Content starts

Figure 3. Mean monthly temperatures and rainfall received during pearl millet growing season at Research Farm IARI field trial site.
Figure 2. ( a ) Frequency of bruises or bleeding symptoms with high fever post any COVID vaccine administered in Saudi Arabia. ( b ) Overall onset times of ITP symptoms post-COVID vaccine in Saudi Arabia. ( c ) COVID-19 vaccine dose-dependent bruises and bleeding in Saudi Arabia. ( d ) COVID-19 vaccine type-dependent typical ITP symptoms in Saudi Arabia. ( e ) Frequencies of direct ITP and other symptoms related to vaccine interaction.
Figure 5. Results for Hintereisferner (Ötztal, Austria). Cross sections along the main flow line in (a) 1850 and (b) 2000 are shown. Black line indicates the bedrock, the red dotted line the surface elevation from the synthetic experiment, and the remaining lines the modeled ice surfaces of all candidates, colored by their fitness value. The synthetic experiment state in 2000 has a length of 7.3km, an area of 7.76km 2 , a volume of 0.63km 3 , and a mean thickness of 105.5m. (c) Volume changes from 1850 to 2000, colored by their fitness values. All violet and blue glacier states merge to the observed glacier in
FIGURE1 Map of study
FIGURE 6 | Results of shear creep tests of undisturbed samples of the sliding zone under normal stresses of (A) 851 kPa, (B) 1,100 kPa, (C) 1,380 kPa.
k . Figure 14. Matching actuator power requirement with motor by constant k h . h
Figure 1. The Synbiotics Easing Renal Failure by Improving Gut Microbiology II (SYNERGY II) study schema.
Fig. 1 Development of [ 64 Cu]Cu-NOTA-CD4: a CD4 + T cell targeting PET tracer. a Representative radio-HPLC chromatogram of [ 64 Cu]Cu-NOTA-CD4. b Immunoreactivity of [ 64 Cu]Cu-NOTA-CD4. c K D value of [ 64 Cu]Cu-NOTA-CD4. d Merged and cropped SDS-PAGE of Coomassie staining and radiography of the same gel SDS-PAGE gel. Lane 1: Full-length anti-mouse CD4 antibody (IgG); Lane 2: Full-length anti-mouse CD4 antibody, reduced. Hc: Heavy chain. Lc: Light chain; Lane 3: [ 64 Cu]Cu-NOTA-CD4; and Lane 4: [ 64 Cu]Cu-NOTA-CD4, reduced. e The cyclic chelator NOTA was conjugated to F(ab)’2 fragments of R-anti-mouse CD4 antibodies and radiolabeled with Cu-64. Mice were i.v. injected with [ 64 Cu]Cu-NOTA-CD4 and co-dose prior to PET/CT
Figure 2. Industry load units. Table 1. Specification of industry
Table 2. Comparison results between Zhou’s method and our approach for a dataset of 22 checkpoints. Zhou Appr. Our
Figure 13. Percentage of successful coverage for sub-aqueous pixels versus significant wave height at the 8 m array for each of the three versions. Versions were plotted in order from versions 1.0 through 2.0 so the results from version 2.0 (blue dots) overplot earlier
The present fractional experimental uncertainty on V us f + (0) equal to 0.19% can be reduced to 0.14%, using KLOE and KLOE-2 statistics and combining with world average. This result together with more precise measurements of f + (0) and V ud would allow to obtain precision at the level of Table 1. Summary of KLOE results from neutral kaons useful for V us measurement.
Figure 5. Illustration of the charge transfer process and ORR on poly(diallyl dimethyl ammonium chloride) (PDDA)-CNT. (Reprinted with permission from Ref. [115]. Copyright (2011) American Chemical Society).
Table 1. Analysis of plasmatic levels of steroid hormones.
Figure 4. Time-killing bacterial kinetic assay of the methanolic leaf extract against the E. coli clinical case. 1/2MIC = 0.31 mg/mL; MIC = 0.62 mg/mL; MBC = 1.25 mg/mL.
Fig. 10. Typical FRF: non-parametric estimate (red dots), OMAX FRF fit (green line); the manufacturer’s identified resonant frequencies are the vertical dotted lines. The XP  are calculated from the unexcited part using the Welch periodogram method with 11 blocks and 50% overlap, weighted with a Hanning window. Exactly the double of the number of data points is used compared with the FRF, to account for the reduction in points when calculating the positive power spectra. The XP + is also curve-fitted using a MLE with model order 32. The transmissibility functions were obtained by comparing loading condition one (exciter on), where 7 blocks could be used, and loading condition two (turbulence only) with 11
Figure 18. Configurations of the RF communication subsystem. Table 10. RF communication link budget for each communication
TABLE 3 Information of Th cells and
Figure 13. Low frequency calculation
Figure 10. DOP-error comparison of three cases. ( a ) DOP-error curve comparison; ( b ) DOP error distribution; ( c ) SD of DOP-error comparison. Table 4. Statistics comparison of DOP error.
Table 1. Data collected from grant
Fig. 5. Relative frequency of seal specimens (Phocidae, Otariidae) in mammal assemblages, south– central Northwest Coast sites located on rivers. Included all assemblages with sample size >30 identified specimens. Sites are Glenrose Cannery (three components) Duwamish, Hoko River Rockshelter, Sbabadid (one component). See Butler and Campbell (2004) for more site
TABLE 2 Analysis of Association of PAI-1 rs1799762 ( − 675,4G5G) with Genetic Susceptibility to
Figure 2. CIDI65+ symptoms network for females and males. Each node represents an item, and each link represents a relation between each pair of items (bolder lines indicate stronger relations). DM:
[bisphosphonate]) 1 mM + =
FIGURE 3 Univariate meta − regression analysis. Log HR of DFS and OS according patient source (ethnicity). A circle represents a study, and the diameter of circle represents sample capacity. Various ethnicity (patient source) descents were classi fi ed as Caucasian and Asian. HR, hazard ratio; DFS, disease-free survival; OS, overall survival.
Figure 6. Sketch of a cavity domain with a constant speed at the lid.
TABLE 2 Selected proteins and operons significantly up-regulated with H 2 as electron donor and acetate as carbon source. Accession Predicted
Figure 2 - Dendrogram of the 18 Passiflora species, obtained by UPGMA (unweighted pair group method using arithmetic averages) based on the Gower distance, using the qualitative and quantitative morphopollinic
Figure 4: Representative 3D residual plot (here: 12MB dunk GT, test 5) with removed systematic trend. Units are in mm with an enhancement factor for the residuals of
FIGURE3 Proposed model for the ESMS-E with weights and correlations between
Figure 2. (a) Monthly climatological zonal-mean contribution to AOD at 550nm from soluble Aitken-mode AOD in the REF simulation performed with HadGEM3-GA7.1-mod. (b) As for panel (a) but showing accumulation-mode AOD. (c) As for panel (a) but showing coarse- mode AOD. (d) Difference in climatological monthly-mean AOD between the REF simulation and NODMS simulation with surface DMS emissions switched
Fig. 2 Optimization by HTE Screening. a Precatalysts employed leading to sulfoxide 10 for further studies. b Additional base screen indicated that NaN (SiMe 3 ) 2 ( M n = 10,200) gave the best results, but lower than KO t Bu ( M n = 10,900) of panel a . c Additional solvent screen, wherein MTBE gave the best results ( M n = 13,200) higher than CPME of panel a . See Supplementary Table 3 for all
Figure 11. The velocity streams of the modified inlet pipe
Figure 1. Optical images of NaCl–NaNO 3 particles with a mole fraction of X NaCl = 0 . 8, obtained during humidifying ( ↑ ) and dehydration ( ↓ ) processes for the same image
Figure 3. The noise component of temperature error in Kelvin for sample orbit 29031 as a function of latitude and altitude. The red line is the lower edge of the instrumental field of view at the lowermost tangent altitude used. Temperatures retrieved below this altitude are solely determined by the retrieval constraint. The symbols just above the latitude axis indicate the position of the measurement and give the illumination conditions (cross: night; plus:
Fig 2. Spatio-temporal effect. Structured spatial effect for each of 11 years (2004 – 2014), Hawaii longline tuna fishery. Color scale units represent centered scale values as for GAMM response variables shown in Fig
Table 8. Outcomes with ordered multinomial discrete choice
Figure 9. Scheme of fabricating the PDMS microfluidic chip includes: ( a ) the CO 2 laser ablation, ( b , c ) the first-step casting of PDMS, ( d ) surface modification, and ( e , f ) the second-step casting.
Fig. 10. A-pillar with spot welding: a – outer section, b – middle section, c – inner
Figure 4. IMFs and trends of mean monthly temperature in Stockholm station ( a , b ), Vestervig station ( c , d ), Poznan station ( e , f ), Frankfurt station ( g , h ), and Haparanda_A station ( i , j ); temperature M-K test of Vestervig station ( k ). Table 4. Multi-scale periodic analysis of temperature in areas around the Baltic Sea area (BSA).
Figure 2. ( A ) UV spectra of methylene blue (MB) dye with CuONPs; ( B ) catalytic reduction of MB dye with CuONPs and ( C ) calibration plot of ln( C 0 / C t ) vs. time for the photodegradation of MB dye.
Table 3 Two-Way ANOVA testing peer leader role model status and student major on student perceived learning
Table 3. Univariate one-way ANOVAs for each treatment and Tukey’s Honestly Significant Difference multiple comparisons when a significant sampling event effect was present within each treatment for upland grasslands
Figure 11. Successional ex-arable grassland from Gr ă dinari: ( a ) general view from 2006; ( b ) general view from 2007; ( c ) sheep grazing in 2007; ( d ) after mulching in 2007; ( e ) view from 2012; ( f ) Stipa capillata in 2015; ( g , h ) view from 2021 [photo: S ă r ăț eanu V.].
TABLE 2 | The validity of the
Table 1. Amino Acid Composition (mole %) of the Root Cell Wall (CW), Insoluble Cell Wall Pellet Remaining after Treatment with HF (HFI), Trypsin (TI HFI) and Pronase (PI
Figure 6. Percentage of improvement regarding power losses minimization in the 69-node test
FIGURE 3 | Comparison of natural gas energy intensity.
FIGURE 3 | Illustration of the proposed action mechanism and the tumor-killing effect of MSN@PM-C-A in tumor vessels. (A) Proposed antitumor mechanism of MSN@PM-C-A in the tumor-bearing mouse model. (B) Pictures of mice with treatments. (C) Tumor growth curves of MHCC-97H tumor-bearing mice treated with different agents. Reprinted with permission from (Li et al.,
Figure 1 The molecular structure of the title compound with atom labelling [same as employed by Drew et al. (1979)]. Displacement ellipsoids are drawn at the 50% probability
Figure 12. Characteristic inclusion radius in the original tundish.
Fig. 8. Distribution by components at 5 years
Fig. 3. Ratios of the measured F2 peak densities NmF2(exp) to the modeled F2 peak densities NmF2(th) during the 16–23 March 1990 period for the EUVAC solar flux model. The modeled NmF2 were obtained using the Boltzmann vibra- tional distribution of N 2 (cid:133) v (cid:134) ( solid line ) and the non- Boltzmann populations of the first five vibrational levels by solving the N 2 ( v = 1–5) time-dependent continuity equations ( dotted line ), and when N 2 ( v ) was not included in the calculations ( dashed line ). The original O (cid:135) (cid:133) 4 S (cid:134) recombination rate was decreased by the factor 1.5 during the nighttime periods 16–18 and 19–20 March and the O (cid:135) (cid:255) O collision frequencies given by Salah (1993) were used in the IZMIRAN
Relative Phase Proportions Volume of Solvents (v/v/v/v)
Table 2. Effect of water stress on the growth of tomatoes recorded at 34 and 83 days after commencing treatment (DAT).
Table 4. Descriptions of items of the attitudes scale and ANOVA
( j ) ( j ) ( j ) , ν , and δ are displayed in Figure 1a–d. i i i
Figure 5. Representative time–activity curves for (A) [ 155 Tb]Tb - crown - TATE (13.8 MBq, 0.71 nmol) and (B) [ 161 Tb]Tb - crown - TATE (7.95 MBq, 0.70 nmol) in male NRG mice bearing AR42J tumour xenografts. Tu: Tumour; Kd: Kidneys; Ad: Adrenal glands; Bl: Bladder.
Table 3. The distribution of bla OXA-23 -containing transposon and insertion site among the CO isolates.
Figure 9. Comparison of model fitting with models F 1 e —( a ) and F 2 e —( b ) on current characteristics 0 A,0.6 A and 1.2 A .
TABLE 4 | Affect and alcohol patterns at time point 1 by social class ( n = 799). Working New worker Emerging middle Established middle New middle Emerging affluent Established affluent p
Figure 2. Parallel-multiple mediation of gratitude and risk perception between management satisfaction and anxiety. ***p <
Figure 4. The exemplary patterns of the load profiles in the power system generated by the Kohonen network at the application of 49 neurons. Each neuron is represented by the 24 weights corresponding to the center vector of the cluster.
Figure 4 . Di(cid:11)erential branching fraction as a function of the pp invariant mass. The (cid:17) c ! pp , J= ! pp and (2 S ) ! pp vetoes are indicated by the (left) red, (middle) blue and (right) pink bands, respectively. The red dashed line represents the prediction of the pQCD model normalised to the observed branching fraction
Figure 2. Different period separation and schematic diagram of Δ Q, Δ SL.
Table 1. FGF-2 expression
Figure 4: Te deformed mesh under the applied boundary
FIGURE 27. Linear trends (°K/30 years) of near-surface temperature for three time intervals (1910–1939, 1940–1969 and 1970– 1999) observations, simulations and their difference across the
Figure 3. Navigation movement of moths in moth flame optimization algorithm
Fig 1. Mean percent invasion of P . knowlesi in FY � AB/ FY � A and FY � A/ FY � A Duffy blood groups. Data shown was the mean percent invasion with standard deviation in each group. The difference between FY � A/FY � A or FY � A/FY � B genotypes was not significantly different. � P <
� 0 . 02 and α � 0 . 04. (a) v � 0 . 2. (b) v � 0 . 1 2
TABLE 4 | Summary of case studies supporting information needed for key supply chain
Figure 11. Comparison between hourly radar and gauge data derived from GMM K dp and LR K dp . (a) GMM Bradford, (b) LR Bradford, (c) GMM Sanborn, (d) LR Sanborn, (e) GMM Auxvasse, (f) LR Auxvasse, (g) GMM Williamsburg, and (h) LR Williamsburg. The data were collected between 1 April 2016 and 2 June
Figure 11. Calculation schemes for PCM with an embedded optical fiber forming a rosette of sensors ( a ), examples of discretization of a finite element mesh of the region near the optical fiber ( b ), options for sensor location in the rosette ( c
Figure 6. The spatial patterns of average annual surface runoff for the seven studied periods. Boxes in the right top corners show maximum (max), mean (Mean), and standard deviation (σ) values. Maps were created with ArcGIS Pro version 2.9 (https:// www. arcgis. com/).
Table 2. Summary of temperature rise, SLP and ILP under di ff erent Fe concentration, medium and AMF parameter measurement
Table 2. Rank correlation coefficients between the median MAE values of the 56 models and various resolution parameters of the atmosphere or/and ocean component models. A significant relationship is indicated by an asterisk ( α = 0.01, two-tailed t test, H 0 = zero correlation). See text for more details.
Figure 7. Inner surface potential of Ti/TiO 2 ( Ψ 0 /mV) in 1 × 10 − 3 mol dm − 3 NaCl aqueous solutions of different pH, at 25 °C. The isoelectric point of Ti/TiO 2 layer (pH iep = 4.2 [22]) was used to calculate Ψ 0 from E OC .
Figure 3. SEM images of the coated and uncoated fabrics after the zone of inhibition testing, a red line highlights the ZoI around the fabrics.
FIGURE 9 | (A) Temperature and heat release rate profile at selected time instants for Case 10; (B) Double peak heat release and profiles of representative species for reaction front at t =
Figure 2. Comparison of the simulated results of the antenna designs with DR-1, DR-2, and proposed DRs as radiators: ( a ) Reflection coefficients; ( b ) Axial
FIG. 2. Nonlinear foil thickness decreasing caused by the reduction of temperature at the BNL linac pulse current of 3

Content ends

### Work to be completed
Begin at the line above that has "Figure 9. Comparison" and stop after the line that has "Figure 2. Parallel-multiple", copying each line exactly and adding nothing else.

### Answer to the exercise
Figure 9. Comparison of model fitting with models F 1 e —( a ) and F 2 e —( b ) on current characteristics 0 A,0.6 A and 1.2 A .
TABLE 4 | Affect and alcohol patterns at time point 1 by social class ( n = 799). Working New worker Emerging middle Established middle New middle Emerging affluent Established affluent p
Figure 2. Parallel-multiple mediation of gratitude and risk perception between management satisfaction and anxiety. ***p <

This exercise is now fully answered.